Segment Start: Extracted data
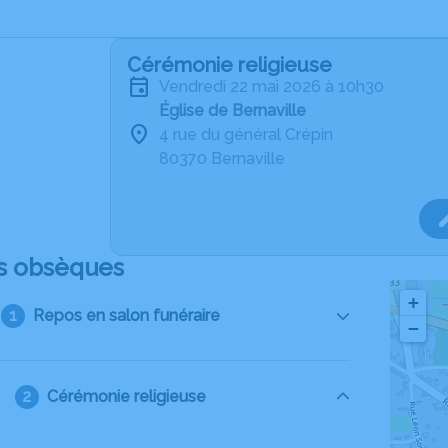
Cérémonie religieuse
vendredi 22 mai 2026 à 10h30
Église de Bernaville
4 rue du général Crépin
80370 Bernaville
s obsèques
+
Repos en salon funéraire
−
Cérémonie religieuse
Segment End: Extracted data
- _Your task_
Rewrite these lines with every "Cérémonie religieuse" changed to "Messe" and nothing else altered, leaving out the pictures.

- _The completed task_
Messe
vendredi 22 mai 2026 à 10h30
Église de Bernaville
4 rue du général Crépin
80370 Bernaville
s obsèques
+
Repos en salon funéraire
−
Messe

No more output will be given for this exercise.